[EXERCISE GOAL]
The entries below hold a line with "X4446Y85446*" and a line with "X8115Y91433*". Return those lines and all that lie between them, exactly and only.

[PROVIDED INFORMATION]
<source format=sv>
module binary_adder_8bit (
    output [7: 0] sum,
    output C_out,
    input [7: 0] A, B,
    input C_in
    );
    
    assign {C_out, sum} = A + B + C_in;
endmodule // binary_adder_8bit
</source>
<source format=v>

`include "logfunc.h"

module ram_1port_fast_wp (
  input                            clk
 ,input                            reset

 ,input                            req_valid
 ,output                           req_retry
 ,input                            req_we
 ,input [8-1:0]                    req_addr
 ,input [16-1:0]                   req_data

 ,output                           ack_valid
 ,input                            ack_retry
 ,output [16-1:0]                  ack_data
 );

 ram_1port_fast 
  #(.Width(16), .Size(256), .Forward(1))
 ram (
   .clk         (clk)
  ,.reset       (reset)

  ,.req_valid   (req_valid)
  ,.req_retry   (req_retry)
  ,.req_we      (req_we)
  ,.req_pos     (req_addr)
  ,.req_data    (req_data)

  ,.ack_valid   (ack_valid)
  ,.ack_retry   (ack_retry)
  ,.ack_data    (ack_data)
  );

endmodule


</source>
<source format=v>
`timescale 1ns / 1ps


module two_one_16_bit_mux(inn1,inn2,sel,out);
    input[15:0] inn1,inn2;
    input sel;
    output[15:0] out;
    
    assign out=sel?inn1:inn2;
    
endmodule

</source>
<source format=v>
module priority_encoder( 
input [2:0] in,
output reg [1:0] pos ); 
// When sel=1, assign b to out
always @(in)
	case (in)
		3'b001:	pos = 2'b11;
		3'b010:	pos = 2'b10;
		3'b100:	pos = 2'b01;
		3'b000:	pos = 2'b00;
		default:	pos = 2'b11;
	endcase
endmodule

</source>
...
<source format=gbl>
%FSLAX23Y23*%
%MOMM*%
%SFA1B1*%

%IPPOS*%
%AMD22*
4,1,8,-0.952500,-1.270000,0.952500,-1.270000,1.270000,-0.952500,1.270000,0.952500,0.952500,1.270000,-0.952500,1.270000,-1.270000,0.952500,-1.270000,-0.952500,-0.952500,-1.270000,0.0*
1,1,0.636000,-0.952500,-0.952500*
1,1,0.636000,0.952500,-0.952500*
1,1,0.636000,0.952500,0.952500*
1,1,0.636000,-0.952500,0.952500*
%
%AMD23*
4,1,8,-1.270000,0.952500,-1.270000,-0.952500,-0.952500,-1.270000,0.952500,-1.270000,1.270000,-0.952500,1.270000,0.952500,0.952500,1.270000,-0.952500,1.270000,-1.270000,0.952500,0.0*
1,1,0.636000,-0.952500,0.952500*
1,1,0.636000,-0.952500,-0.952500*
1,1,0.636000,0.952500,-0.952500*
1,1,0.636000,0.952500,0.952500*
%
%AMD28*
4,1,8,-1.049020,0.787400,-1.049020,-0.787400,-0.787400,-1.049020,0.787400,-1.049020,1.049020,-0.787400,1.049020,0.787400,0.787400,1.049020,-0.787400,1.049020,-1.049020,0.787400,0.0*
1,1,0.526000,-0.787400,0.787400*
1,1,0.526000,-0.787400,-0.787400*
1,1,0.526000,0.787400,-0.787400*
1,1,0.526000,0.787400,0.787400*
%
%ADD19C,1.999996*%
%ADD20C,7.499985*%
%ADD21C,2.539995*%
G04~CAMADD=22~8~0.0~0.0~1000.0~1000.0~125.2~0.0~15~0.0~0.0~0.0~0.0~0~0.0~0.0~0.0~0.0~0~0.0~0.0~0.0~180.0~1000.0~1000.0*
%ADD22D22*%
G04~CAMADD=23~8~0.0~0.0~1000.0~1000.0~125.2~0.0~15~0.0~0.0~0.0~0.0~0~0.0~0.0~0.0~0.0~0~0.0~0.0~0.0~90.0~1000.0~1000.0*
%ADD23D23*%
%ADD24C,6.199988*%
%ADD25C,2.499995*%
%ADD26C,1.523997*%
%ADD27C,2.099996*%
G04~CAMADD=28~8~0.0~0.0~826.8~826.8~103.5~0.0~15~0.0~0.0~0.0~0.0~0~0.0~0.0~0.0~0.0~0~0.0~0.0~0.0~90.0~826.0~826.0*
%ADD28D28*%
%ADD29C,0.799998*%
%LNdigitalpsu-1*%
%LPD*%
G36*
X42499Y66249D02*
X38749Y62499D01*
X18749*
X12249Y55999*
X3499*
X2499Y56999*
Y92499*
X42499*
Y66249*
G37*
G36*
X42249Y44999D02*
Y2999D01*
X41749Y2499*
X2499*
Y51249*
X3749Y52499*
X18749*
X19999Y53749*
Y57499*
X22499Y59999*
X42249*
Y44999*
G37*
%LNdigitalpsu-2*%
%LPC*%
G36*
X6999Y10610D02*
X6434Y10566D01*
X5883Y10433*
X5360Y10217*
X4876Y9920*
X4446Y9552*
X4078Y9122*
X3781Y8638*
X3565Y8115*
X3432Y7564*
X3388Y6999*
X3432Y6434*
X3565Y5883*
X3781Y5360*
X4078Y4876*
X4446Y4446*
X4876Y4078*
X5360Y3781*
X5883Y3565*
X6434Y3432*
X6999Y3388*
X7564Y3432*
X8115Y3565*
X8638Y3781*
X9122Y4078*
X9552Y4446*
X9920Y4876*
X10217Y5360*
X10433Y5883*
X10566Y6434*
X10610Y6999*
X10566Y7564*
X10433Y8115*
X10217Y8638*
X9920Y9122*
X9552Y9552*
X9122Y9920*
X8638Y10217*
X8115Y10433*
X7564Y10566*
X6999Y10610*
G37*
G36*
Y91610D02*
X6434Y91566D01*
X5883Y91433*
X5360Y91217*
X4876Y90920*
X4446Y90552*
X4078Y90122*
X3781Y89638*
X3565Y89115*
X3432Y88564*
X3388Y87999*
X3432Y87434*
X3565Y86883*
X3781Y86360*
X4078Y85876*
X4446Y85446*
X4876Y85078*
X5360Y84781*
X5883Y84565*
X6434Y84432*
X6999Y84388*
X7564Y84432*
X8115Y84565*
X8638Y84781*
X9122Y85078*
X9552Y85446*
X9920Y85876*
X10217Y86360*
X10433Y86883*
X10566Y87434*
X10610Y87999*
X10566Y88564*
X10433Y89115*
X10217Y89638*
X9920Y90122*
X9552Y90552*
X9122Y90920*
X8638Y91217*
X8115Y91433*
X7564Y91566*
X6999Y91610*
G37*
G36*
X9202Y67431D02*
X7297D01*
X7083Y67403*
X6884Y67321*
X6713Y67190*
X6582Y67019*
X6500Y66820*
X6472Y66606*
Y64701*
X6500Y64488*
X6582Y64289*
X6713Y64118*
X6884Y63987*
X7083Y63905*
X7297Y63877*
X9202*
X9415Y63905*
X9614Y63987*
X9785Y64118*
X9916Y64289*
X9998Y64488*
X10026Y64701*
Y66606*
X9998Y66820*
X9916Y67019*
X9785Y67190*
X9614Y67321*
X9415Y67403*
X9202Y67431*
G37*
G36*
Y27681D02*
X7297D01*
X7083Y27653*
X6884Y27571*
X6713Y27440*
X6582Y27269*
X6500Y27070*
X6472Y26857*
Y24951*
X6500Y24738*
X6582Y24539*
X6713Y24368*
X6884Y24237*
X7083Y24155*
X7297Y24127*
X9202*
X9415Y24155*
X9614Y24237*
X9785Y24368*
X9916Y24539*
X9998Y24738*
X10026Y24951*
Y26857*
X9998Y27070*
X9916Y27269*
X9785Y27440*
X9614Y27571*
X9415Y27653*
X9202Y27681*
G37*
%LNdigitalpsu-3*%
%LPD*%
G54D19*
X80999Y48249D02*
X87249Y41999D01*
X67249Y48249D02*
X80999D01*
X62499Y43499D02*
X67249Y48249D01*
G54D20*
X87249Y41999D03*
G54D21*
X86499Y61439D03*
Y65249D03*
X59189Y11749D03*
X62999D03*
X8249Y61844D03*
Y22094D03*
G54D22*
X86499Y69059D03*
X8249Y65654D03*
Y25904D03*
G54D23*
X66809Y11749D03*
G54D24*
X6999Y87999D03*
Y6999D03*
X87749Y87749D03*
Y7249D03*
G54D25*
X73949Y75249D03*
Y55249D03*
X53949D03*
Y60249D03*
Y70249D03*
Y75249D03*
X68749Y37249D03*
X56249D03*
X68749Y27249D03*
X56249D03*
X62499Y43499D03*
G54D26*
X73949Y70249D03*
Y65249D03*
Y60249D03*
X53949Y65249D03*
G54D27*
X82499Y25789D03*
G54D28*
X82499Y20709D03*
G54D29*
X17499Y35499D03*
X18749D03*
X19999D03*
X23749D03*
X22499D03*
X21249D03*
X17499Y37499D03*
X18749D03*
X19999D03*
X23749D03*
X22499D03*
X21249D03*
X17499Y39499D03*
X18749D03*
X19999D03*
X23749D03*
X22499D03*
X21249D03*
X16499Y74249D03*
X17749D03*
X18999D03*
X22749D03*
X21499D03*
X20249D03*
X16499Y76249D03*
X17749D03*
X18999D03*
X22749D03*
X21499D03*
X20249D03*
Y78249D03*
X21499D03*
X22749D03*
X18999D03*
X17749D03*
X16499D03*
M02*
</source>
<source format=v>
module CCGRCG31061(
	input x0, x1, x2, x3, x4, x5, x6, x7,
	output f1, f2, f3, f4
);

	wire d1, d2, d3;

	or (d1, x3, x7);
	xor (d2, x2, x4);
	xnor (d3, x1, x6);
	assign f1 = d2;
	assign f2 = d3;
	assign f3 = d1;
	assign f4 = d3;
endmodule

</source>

[WRITTEN RESPONSE]
X4446Y85446*
X4876Y85078*
X5360Y84781*
X5883Y84565*
X6434Y84432*
X6999Y84388*
X7564Y84432*
X8115Y84565*
X8638Y84781*
X9122Y85078*
X9552Y85446*
X9920Y85876*
X10217Y86360*
X10433Y86883*
X10566Y87434*
X10610Y87999*
X10566Y88564*
X10433Y89115*
X10217Y89638*
X9920Y90122*
X9552Y90552*
X9122Y90920*
X8638Y91217*
X8115Y91433*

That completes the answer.